In clinical practice, for the diagnosis of TPE, we have the following experience: if a patient is young with fever, increased ratio of mononuclear cells in pleural effusion, elevated concentration of ADA, and positive T-SPOT.TB result in peripheral blood, then the patient's diagnosis is likely to be TPE. However, clinical experience cannot correctly determine the probability of a patient suffering from TPE. Our model not only verified our clinical experience and accurately identified the predictive variables for the diagnosis of TPE but also accurately calculated the probability of a patient with TPE. This improved understanding makes our diagnosis of TPE more accurate.

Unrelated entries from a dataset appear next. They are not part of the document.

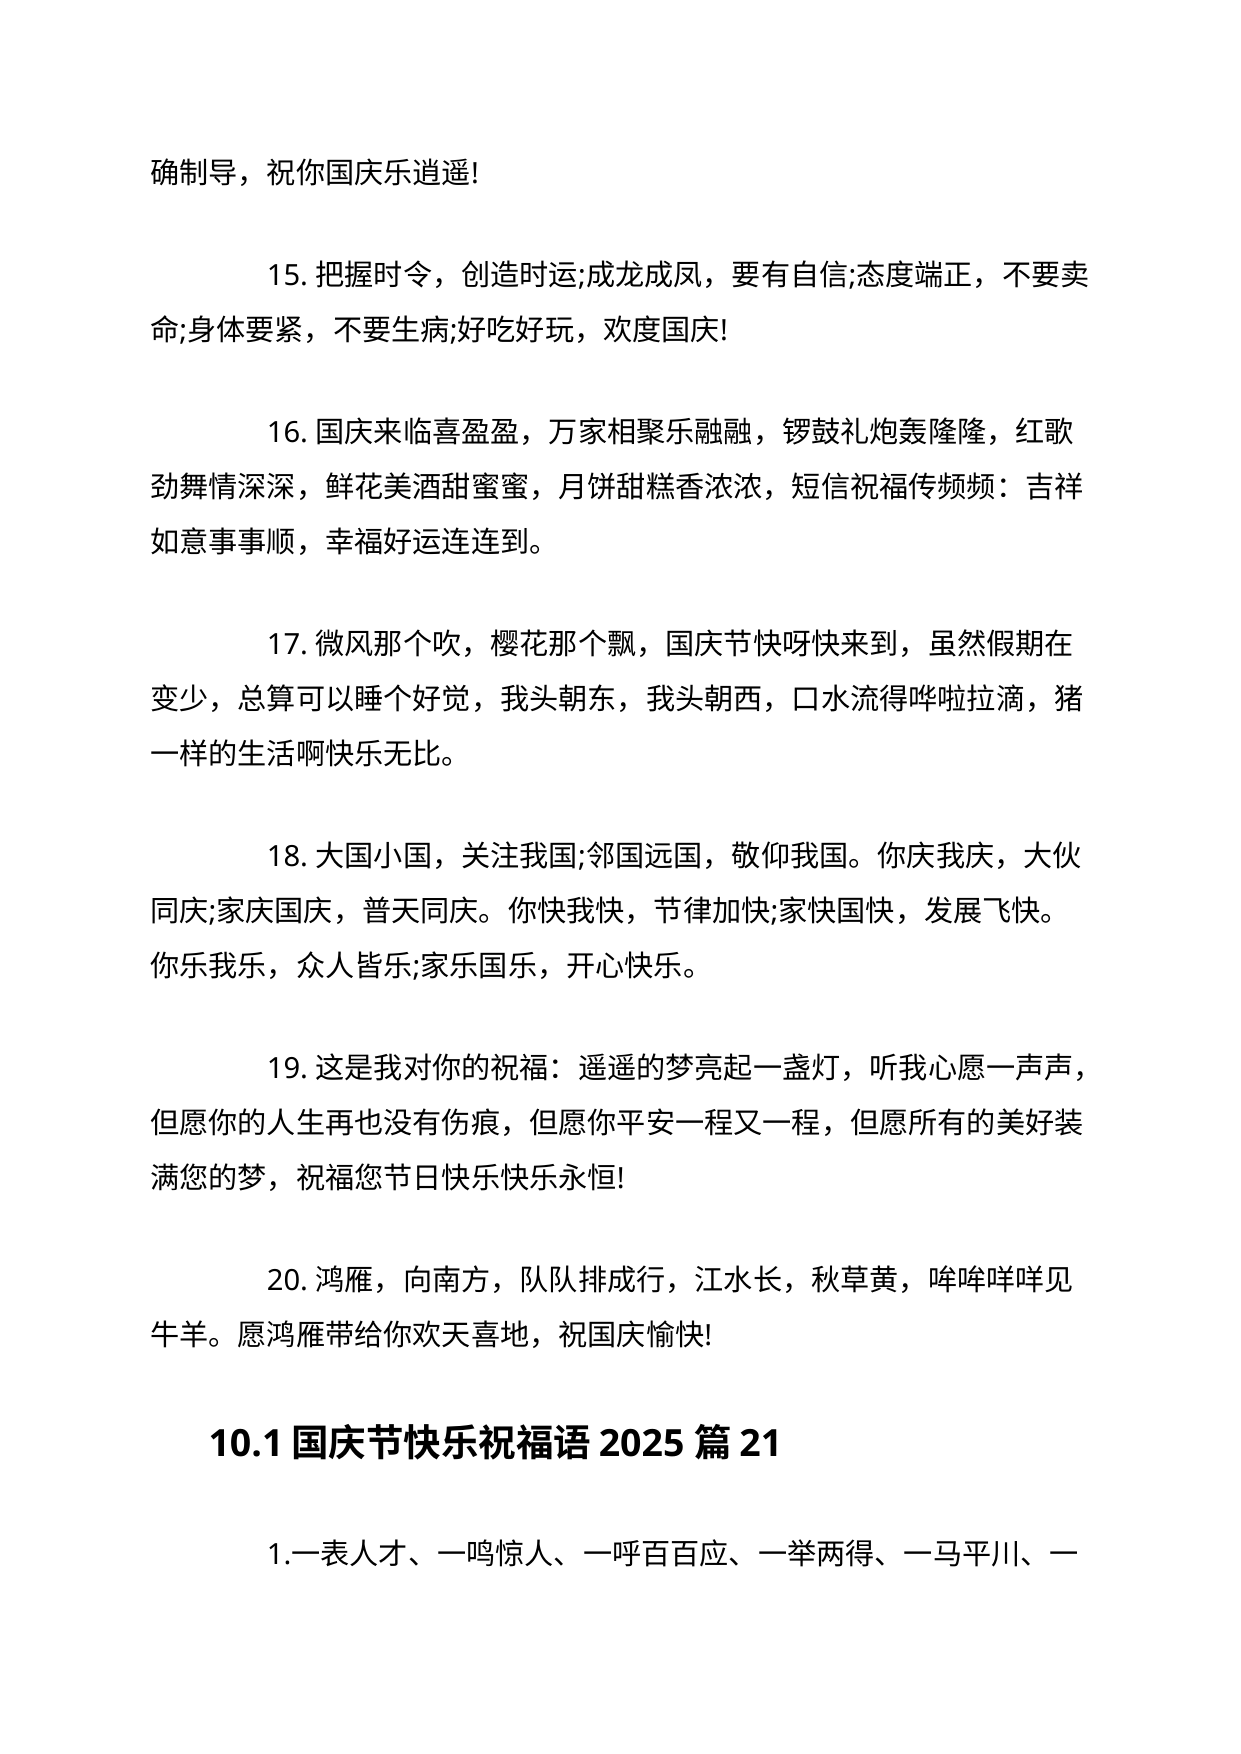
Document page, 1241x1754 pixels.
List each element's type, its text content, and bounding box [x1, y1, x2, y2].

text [150, 150, 1090, 192]
text 17. 微风那个吹，樱花那个飘，国庆节快呀快来到，虽然假期在变少，总算可以睡个好觉，我头朝东，我头朝西，口水流得哗啦拉滴，猪一样的生活啊快乐无比。 [150, 621, 1090, 773]
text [150, 1531, 1090, 1573]
text 20. 鸿雁，向南方，队队排成行，江水长，秋草黄，哞哞咩咩见牛羊。愿鸿雁带给你欢天喜地，祝国庆愉快! [150, 1256, 1090, 1353]
text 10.1国庆节快乐祝福语2025 篇21 [150, 1413, 1090, 1468]
text 15. 把握时令，创造时运;成龙成凤，要有自信;态度端正，不要卖命;身体要紧，不要生病;好吃好玩，欢度国庆! [150, 252, 1090, 349]
text 18. 大国小国，关注我国;邻国远国，敬仰我国。你庆我庆，大伙同庆;家庆国庆，普天同庆。你快我快，节律加快;家快国快，发展飞快。你乐我乐，众人皆乐;家乐国乐，开心快乐。 [150, 832, 1090, 985]
text 19. 这是我对你的祝福：遥遥的梦亮起一盏灯，听我心愿一声声，但愿你的人生再也没有伤痕，但愿你平安一程又一程，但愿所有的美好装满您的梦，祝福您节日快乐快乐永恒! [150, 1044, 1090, 1197]
text 16. 国庆来临喜盈盈，万家相聚乐融融，锣鼓礼炮轰隆隆，红歌劲舞情深深，鲜花美酒甜蜜蜜，月饼甜糕香浓浓，短信祝福传频频：吉祥如意事事顺，幸福好运连连到。 [150, 409, 1090, 561]
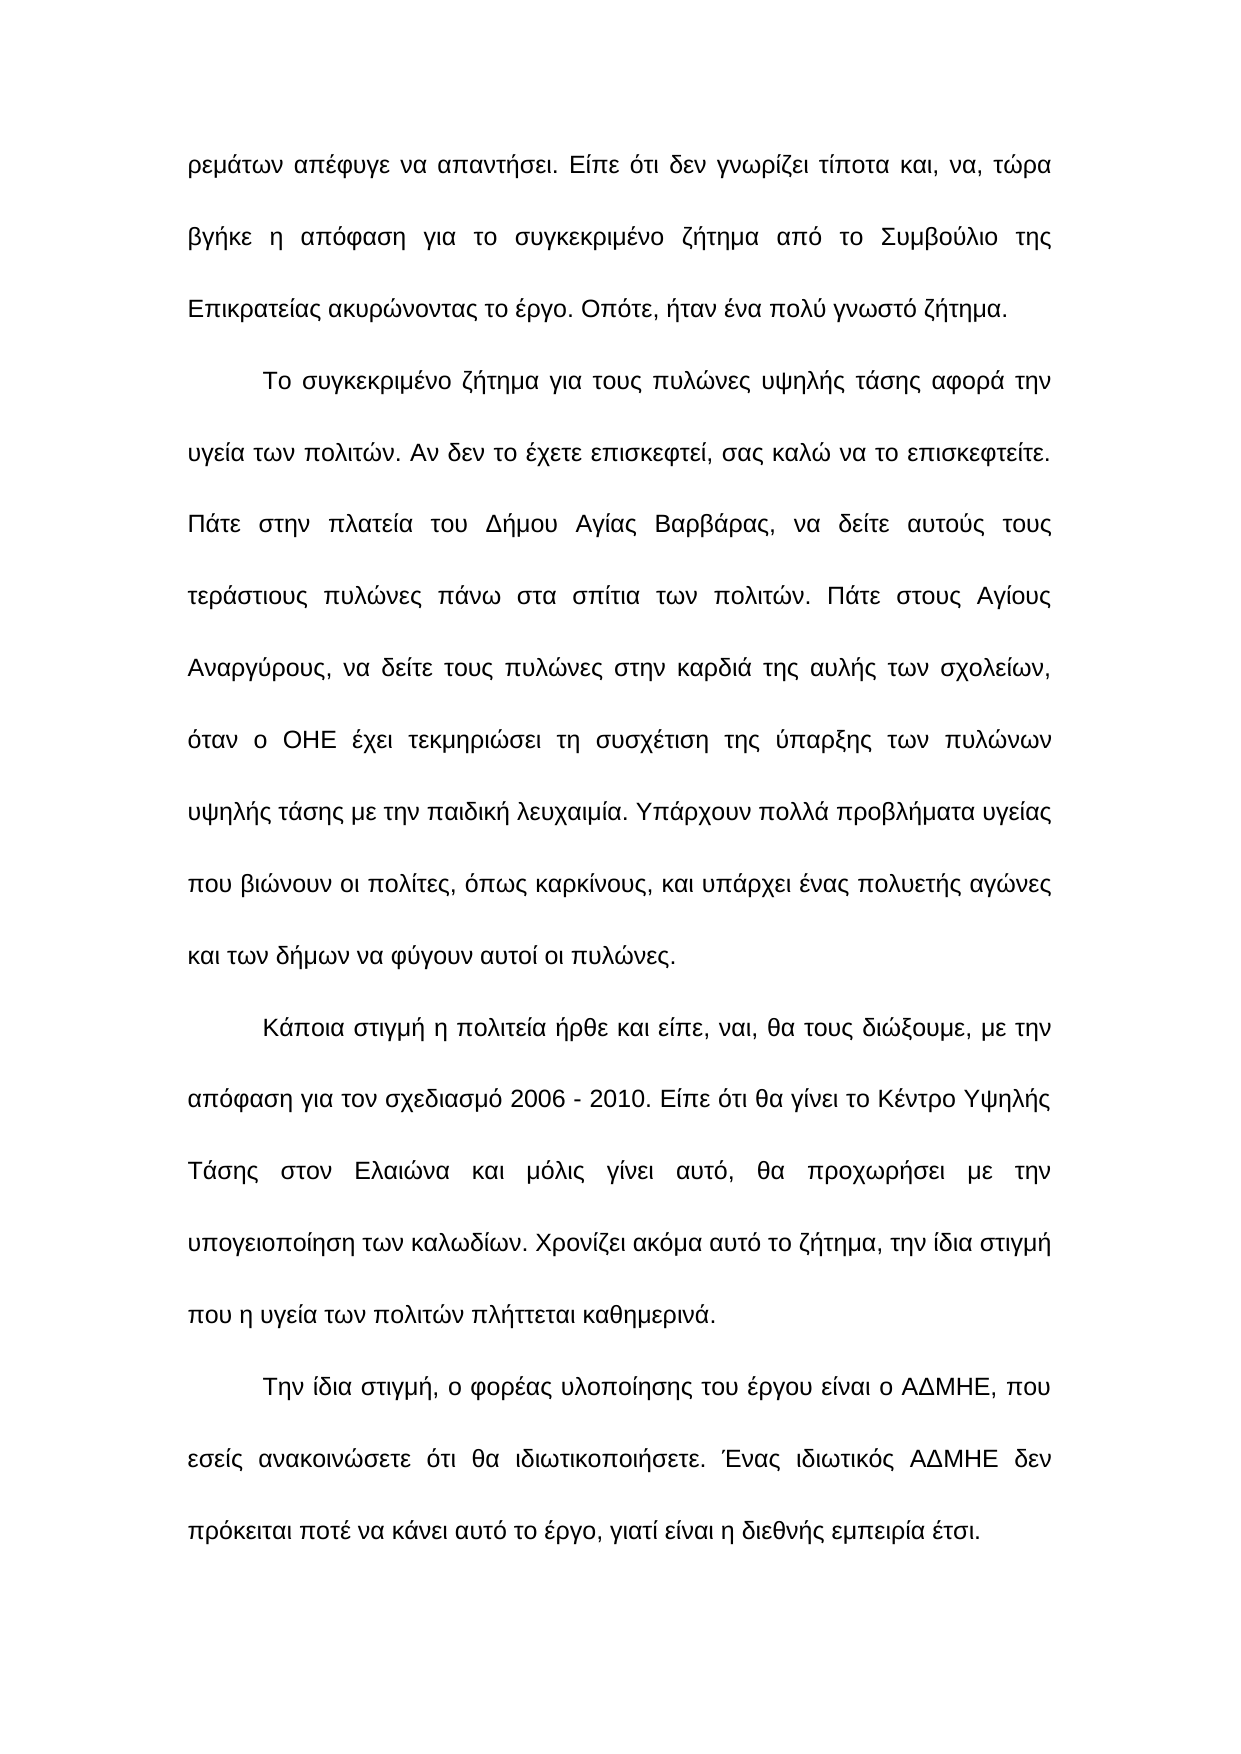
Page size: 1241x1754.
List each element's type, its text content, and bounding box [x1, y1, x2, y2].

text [187, 150, 1053, 322]
text Το συγκεκριμένο ζήτημα για τους πυλώνες υψηλής τάσης αφορά την υγεία των πολιτών. Αν δεν το έχετε επισκεφτεί, σας καλώ να το επισκεφτείτε. Πάτε στην πλατεία του Δήμου Αγίας Βαρβάρας, να δείτε αυτούς τους τεράστιους πυλώνες πάνω στα σπίτια των πολιτών. Πάτε στους Αγίους Αναργύρους, να δείτε τους πυλώνες στην καρδιά της αυλής των σχολείων, όταν ο ΟΗΕ έχει τεκμηριώσει τη συσχέτιση της ύπαρξης των πυλώνων υψηλής τάσης με την παιδική λευχαιμία. Υπάρχουν πολλά προβλήματα υγείας που βιώνουν οι πολίτες, όπως καρκίνους, και υπάρχει ένας πολυετής αγώνες και των δήμων να φύγουν αυτοί οι πυλώνες. [187, 366, 1053, 969]
text Κάποια στιγμή η πολιτεία ήρθε και είπε, ναι, θα τους διώξουμε, με την απόφαση για τον σχεδιασμό 2006 - 2010. Είπε ότι θα γίνει το Κέντρο Υψηλής Τάσης στον Ελαιώνα και μόλις γίνει αυτό, θα προχωρήσει με την υπογειοποίηση των καλωδίων. Χρονίζει ακόμα αυτό το ζήτημα, την ίδια στιγμή που η υγεία των πολιτών πλήττεται καθημερινά. [187, 1012, 1053, 1329]
text Την ίδια στιγμή, ο φορέας υλοποίησης του έργου είναι ο ΑΔΜΗΕ, που εσείς ανακοινώσετε ότι θα ιδιωτικοποιήσετε. Ένας ιδιωτικός ΑΔΜΗΕ δεν πρόκειται ποτέ να κάνει αυτό το έργο, γιατί είναι η διεθνής εμπειρία έτσι. [187, 1372, 1053, 1544]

We strongly recommend validating and updating our prediction model, derived from prospective data, rather than developing new models. In addition, studies that focus on the impact of prediction models on clinical practice, preferably through the clinical decision support system test, are also an important last step in implementing prediction models in clinical practice25.

Conclusions

We developed and validated a novel prediction model including age, positive T-SPOT.TB, lnRMMPE and ADAPE ≥ 40 U/L, which could predict the probability of TPE accurately, simply and safely.